There will always be politically-minded people who resist innovation to shore up the status quo, but with waiting times hitting three weeks in some areas, and GPs retiring and resigning in droves, anything that makes workloads lighter and primary care more accessible deserves a fair hearing. At babylon we’re currently in discussions with 35 different countries who have approached us about using our technology to transform their own primary care systems. It would be a great disservice to UK patients if the NHS was not able to benefit from this type of technology.
1. http://margaretmccartney.com/welcome/ – I donate a small amount of money monthly to Keep Our NHS Public.
Competing interests: Employee of babylon
"The computer says no"
The scientific validation of clinical apps is of significant concern although not insurmountable (1) (2).
The potential for indiscriminate utilisation of such clinical apps would be another major concern. The gate-keeping financial managers might decide to use these apps for triaging of patients in primary and secondary care. (3).

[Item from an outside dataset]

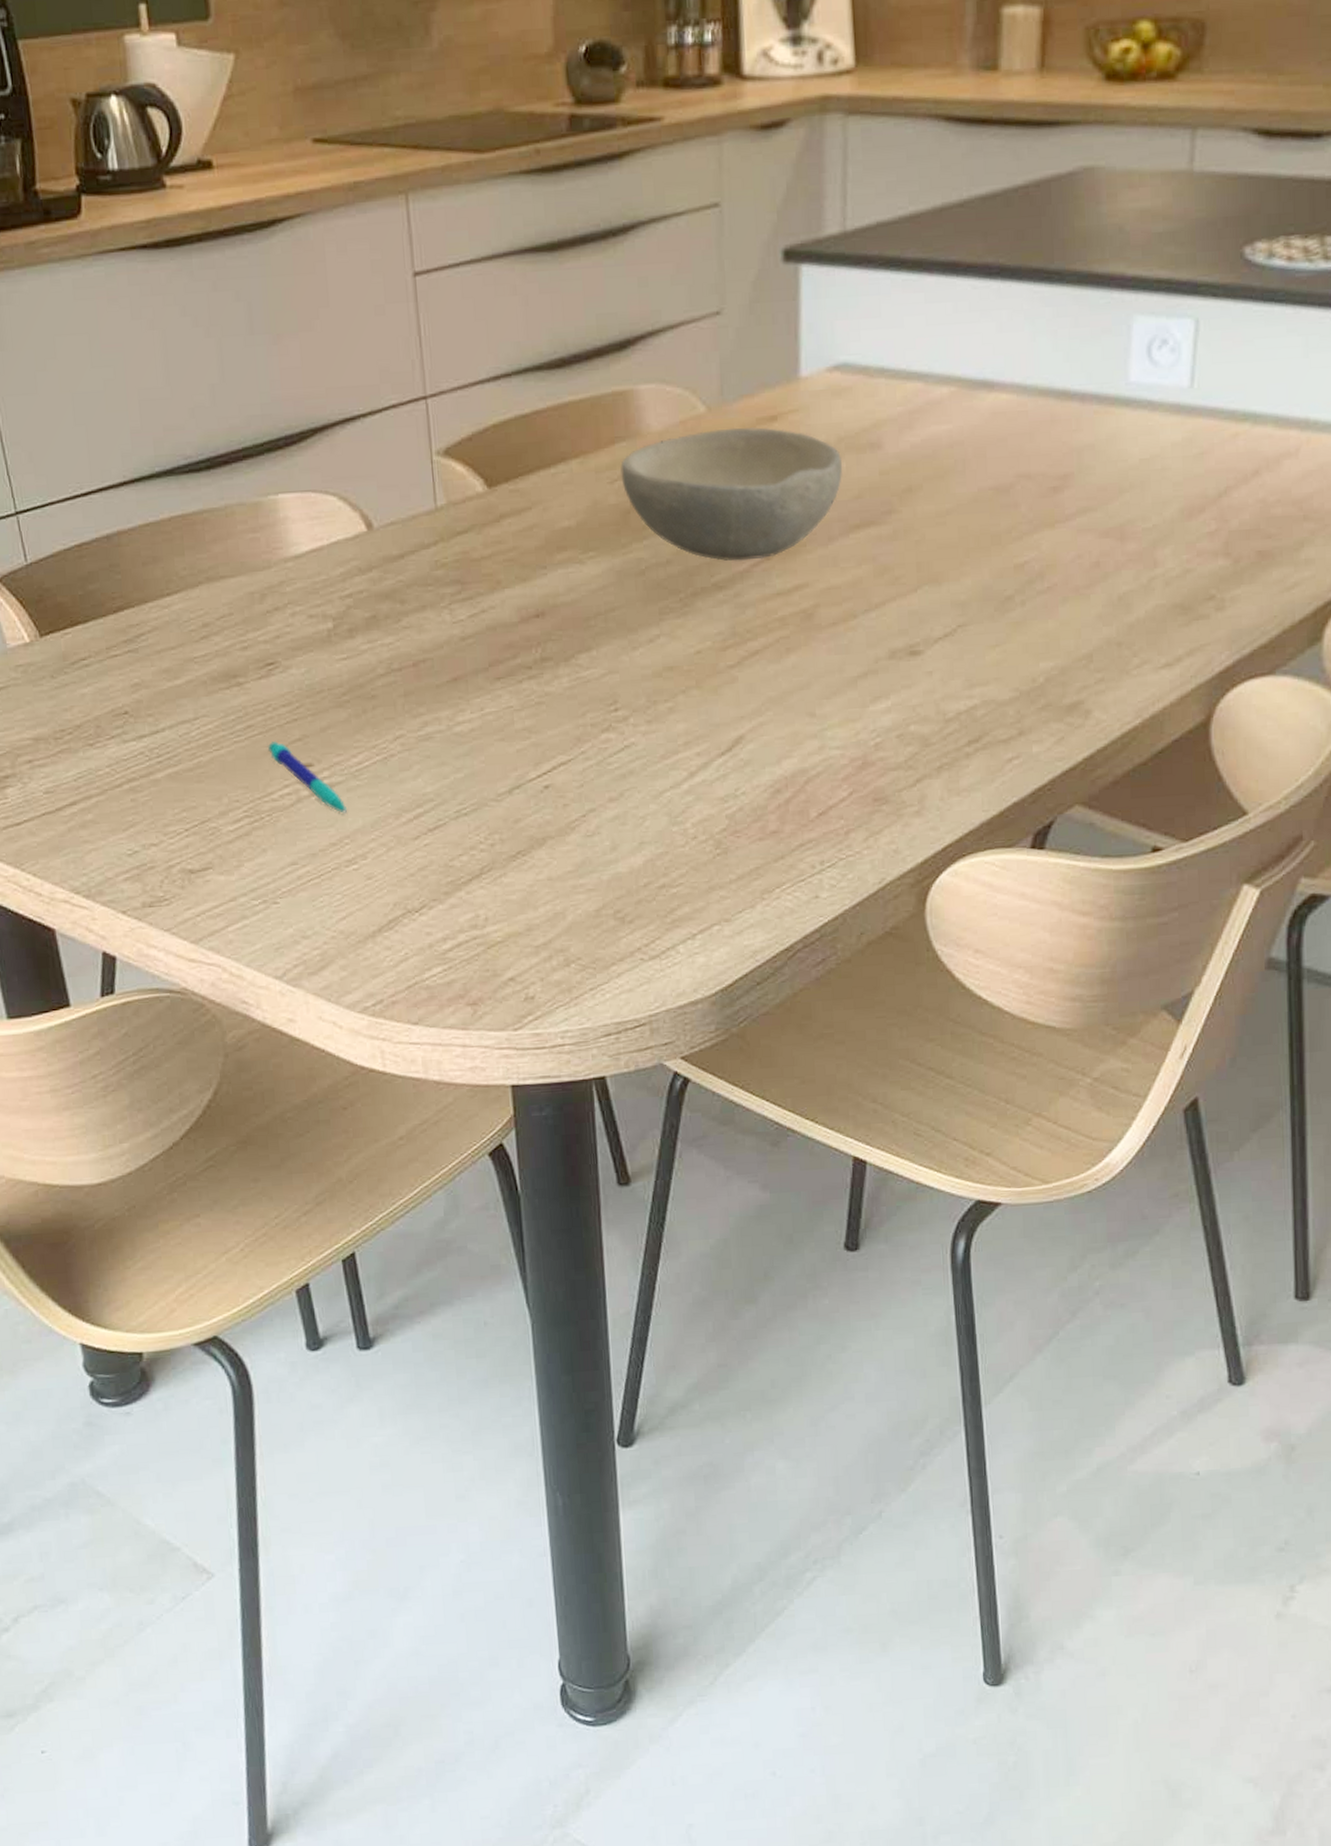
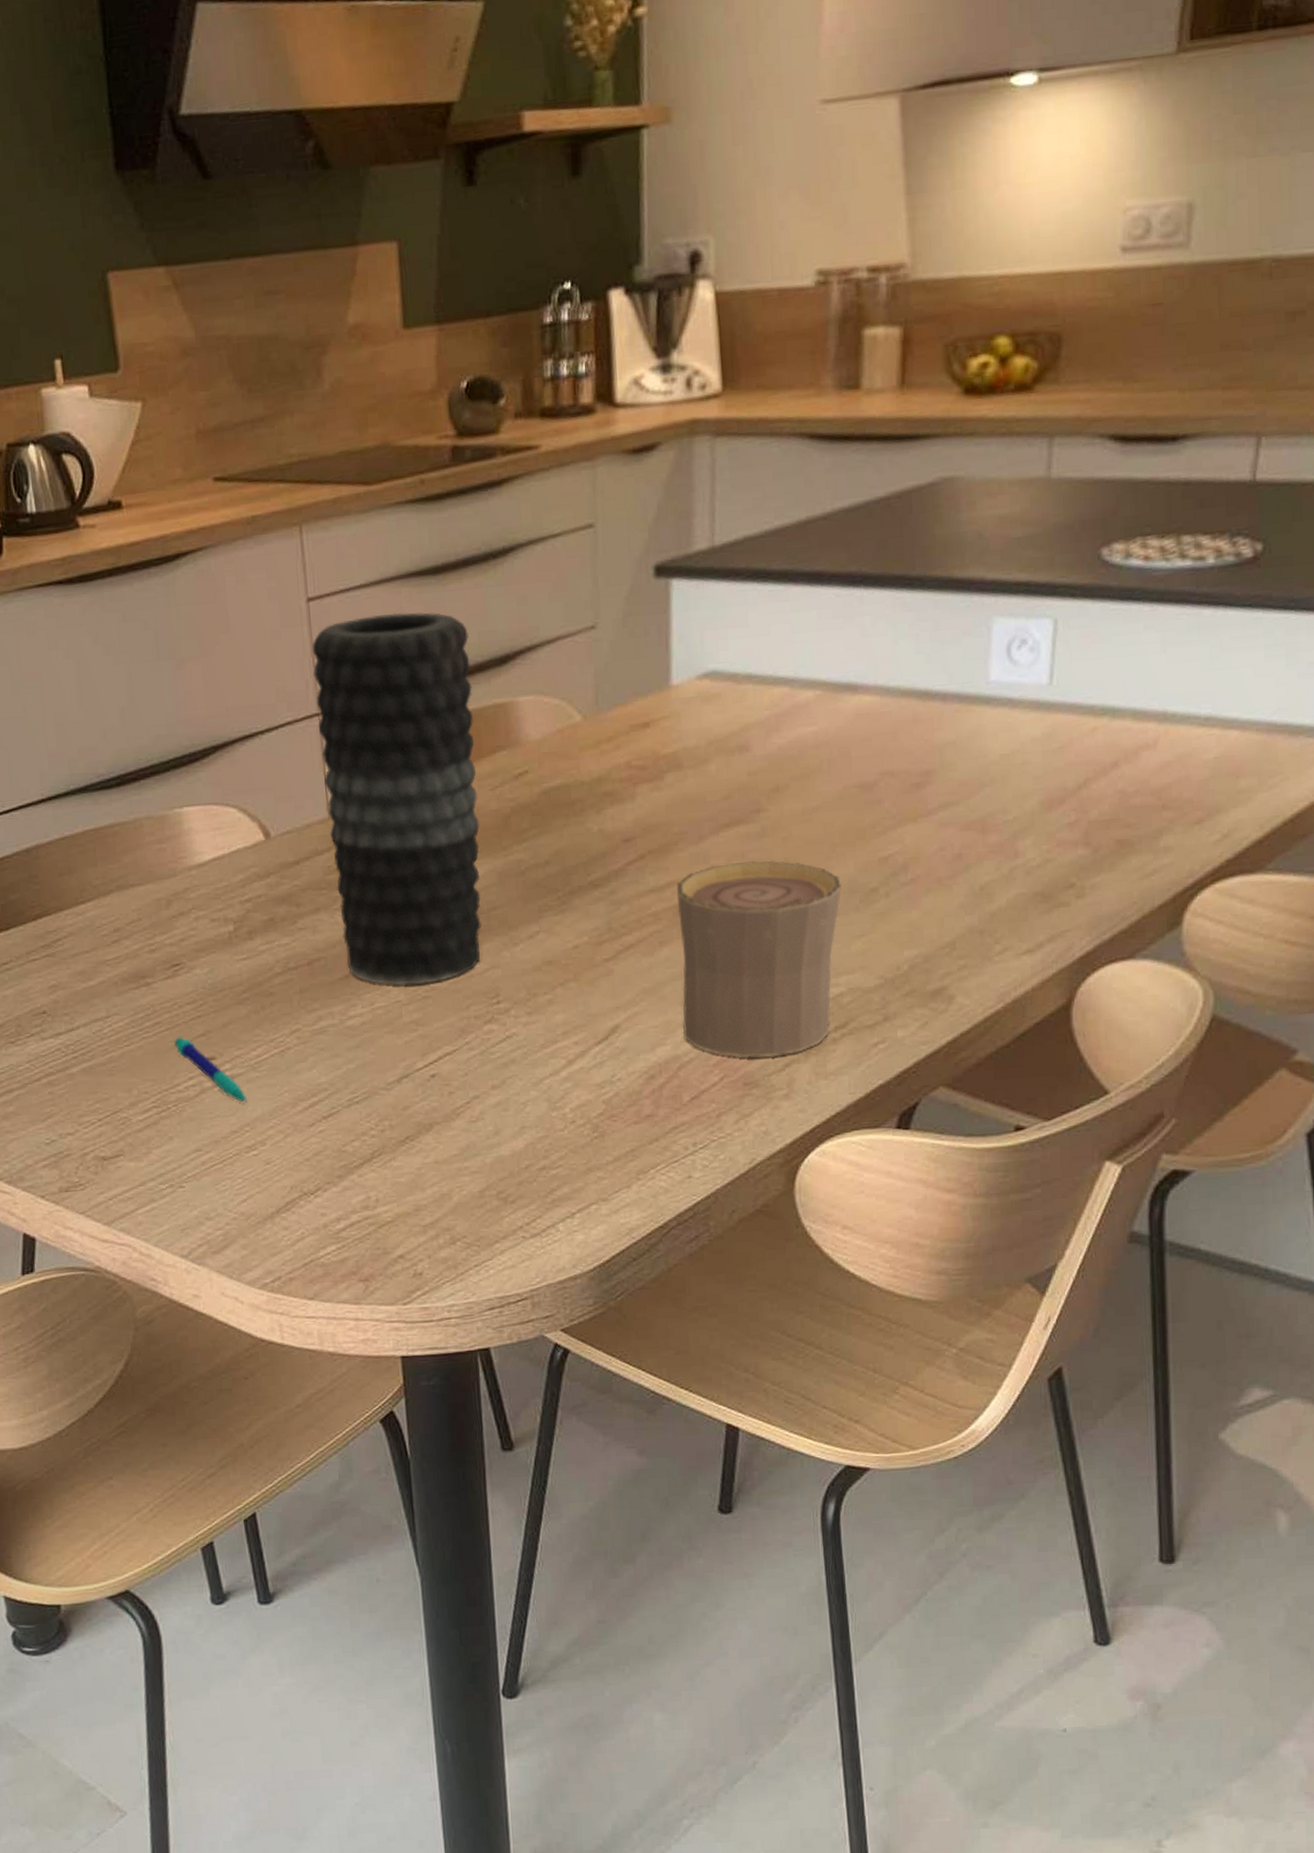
vase: none [418,290,599,691] -> present [312,612,481,986]
bowl: present [620,427,843,561] -> none [501,734,713,861]
cup: none [804,565,976,772] -> present [676,860,842,1058]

Like many frustrated consumers navigating the "interactive voice response systems” and consumer helplines, many patients utilising these clinical apps might end up longing for human contact.
References.
1. Margaret McCartney. Innovation without sufficient evidence is a disservice to all BMJ 2017; 358 doi: https://doi.org/10.1136/bmj.j3980.
2. Tang H, Ng J. Googling for a diagnosis—use of Google as a diagnostic aid: internet based study. BMJ 2006; 333 doi: https://doi.org/10.1136/bmj.39003.640567
3. Cronin RM, Fabbri D, Denny JC, Rosenbloom ST, Jackson GP. A comparison of rule-based and machine learning approaches for classifying patient portal messages. Int J Med Inform. 2017 Sep;105:110-120. doi: 10.1016/j.ijmedinf.2017.06.004. Epub 2017 Jun 23.